:: Task objective ::
Scan the records for the word "Special". Report each line where it occurs.

#### Source information

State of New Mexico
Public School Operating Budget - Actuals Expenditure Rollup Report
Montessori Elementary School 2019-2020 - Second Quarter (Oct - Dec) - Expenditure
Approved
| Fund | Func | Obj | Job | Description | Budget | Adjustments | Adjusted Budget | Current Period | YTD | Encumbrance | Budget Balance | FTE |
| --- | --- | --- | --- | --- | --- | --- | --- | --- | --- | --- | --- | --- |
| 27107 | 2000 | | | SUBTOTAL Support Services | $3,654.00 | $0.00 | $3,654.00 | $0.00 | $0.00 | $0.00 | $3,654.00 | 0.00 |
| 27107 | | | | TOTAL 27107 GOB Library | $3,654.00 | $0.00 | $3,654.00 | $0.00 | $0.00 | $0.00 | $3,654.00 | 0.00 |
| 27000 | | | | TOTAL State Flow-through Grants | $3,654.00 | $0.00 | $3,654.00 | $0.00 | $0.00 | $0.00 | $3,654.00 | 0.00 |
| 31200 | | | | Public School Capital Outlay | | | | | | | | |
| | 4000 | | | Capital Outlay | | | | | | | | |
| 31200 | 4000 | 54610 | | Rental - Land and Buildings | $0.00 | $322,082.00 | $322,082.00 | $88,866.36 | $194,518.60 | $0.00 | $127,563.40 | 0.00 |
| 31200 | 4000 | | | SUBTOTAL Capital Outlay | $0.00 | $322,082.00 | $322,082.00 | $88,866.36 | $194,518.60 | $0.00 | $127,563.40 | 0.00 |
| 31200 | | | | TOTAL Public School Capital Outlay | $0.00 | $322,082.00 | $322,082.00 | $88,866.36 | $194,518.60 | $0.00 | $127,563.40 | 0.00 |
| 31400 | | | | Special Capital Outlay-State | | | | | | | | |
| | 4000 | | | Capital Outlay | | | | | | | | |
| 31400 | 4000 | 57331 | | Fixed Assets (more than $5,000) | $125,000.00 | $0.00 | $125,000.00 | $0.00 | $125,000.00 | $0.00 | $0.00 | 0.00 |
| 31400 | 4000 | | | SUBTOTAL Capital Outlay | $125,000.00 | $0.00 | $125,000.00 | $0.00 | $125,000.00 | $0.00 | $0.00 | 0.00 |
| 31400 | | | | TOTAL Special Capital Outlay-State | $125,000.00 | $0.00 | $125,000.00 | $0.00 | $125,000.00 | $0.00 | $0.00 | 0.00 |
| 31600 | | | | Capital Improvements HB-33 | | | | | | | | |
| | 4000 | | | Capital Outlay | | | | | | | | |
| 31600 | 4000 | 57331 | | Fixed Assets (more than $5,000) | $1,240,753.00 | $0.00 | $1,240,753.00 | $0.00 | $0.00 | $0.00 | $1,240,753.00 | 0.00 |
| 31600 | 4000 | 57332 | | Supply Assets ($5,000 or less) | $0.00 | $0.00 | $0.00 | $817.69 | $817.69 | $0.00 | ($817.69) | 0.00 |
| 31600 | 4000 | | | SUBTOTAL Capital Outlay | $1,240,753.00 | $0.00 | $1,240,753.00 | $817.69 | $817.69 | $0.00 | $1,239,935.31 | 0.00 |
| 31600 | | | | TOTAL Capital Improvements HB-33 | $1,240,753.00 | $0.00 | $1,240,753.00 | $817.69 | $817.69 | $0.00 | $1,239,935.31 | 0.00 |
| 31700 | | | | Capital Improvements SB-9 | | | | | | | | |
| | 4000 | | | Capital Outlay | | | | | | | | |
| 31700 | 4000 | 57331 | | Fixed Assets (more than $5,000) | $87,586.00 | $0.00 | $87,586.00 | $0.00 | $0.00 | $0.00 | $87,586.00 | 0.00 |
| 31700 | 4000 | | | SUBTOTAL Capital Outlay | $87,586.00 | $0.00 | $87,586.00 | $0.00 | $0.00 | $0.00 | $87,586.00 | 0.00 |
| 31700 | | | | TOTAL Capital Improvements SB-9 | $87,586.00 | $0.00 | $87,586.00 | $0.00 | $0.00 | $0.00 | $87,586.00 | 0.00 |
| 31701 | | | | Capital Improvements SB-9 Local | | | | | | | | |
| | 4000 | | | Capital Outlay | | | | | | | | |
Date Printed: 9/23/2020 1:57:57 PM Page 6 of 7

########

:: Solution ::
| 31400 | | | | Special Capital Outlay-State | | | | | | | | |
| 31400 | | | | TOTAL Special Capital Outlay-State | $125,000.00 | $0.00 | $125,000.00 | $0.00 | $125,000.00 | $0.00 | $0.00 | 0.00 |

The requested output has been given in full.